There is pain in the fire...but beauty CAN come from ashes. When we have nothing left of ourselves to give, no traces of our old self - our pride, selfishness, bitterness, etc - that is when God can truly transform us into something magnificent and breathtaking.

These last several weeks of my journey have been painful - even seemingly hopeless at times - but in the midst of me trying to set boundaries, learning to let people in, and trudging through my emotions, there has been beauty in the midst of the mess.

I have gained a very close friend who goes to our church.  She contacts me several times a week and prays for me and asks me the tough questions, and I do the same.  This has been a blessing, and something I have desperately needed.  I still have great community with others in our small group and church, but this is deeper than that.  Part of the Boundaries book I have been reading talks about how we need a good support system made up of several close friends - because healthy friendships still need boundaries - and if I only have one or two close friends, that person might not be available when I need them, so I need to have others I can turn to.

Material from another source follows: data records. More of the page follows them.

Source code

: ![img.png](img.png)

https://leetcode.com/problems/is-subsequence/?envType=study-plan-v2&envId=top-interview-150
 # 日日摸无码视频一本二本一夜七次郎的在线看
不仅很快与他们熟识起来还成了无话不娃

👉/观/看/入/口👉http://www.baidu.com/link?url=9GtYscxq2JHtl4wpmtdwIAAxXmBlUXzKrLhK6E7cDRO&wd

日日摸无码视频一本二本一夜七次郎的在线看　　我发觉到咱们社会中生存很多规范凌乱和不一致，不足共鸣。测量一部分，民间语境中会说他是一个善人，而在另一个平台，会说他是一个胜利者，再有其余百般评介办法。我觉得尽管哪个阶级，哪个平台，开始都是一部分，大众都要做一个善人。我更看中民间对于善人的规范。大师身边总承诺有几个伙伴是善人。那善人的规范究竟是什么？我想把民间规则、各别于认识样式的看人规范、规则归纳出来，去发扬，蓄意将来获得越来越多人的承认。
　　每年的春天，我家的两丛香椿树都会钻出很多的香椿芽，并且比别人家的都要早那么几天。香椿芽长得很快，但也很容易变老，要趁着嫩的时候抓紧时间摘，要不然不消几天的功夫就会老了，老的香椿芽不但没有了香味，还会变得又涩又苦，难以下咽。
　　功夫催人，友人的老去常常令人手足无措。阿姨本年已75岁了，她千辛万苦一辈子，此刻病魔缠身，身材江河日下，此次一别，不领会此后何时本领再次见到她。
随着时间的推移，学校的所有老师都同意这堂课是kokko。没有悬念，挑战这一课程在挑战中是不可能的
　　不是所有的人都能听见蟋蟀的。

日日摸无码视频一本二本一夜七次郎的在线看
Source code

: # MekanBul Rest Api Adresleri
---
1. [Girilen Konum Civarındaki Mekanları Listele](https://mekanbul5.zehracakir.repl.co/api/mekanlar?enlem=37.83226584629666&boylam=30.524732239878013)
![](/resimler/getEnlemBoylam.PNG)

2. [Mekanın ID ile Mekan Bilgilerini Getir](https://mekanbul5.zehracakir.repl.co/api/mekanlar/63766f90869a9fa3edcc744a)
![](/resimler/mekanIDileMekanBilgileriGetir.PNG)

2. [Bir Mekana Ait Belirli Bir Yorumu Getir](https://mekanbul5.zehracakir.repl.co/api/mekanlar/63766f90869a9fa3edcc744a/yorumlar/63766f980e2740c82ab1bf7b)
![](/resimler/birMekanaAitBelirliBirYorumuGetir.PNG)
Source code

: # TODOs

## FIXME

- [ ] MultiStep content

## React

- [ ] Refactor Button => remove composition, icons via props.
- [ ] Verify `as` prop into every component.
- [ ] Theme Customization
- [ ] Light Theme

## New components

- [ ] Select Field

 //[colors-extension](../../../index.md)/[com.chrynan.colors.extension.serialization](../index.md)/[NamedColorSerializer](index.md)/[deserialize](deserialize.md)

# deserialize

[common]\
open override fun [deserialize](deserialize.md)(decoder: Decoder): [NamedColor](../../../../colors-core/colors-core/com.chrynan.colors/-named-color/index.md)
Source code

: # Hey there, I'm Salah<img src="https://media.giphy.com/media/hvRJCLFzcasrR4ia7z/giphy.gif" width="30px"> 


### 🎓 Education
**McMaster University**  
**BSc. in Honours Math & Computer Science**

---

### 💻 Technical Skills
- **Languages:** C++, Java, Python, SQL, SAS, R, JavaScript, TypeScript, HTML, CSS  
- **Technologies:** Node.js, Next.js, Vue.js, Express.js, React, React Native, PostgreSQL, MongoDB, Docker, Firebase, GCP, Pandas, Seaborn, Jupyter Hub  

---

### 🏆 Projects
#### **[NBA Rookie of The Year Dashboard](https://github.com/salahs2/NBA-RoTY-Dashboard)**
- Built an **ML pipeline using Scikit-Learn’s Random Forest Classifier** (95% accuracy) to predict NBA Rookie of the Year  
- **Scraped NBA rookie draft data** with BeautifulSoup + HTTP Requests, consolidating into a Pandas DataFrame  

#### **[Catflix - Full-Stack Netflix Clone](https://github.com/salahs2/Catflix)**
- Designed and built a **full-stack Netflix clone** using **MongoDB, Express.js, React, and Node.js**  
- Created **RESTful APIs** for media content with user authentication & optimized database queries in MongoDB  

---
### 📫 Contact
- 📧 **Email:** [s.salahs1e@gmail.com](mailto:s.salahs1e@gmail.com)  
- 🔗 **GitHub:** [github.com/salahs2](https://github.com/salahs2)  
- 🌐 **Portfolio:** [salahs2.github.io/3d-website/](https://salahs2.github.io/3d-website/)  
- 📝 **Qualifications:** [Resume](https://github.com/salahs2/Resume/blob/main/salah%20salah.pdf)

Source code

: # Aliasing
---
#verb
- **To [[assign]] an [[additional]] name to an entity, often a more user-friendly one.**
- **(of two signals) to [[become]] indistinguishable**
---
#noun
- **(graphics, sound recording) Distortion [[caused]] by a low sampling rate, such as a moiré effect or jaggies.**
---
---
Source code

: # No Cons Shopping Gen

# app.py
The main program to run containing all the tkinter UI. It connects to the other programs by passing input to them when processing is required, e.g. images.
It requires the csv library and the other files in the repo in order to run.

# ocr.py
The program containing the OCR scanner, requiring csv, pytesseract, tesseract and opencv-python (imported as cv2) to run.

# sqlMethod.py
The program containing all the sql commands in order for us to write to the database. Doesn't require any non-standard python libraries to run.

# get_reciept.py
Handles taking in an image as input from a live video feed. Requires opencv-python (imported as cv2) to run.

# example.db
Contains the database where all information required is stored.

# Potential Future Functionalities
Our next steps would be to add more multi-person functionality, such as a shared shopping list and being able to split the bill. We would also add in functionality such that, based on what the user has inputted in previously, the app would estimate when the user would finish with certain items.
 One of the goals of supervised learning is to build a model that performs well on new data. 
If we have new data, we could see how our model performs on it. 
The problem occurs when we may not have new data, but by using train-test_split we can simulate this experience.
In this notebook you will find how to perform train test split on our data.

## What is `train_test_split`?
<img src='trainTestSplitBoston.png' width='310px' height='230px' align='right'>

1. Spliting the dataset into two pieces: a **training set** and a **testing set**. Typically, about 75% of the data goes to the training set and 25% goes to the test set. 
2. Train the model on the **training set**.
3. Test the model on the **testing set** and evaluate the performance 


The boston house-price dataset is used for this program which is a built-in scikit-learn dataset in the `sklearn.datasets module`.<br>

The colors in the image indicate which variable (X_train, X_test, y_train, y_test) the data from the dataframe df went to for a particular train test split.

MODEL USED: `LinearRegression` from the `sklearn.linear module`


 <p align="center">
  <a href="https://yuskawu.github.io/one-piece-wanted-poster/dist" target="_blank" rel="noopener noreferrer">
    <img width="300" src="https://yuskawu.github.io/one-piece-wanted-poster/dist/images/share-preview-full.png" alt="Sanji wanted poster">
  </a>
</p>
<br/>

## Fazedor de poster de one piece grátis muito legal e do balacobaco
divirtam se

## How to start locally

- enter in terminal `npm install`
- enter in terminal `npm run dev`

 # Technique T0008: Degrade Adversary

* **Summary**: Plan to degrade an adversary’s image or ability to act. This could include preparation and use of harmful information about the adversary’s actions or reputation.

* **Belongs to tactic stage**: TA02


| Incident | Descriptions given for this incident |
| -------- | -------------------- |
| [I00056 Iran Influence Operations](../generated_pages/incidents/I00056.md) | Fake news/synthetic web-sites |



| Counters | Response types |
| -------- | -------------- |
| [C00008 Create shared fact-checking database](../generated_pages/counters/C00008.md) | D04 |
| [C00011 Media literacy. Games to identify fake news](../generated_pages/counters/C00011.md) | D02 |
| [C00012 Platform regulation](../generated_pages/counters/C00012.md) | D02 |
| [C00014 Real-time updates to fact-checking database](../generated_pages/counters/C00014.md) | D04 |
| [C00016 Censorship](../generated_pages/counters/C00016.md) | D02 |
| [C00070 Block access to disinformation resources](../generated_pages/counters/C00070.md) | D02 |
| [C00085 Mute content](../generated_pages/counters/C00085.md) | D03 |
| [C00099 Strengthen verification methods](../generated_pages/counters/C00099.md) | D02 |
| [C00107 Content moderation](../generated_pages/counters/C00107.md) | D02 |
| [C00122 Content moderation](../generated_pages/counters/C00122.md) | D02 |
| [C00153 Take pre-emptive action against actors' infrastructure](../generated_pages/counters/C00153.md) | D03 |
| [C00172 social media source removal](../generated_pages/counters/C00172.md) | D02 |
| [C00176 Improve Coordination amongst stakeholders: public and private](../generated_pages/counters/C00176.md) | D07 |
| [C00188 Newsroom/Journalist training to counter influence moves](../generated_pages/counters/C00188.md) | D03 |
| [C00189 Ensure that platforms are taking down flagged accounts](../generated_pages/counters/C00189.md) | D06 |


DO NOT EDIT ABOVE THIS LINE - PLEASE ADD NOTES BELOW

I have also done a lot of soul-searching and discovering why I react the way I do in certain situations.  Some things are areas I need to work on, others are areas I need to address with friends or family in order to let them know how I am feeling.  I can't change other people, but I still need to be honest and upfront with how their choices effect me and how it makes me feel.

Forgiveness has been a new path - when I am upset and feel wronged, I am learning to let go of my sense of justice and see my part in the argument.  All these years Stephen has been the one that has been quick to say "sorry" in our relationship...and even though it was hard at first, and it still is hard now, I am learning to step back and take ownership of my wrong in the situation, no matter how big or how small.  Even if I feel that Stephen should be the one apologizing to me and not the other way around.  This has been very freeing and life-giving to me.

It is hard when I see so much in front of me that I need or want to change - so it is a constant "two steps forward one step back" mentality where I have to show myself a lot of grace.  My sister encourages me and reminds me that I can't do everything at once, and I need to rejoice in the small victories - because they ARE happening!

So I know some of this is pretty vague, but I just wanted to continue to document my journey so far.  It has been messy, and ugly, and frustrating...but slowly I am seeing the beauty!

1 comment:

Michelle M. said...

Thanks for sharing your struggles and your growth, Michelle. It takes a lot of courage to do so! Hugs!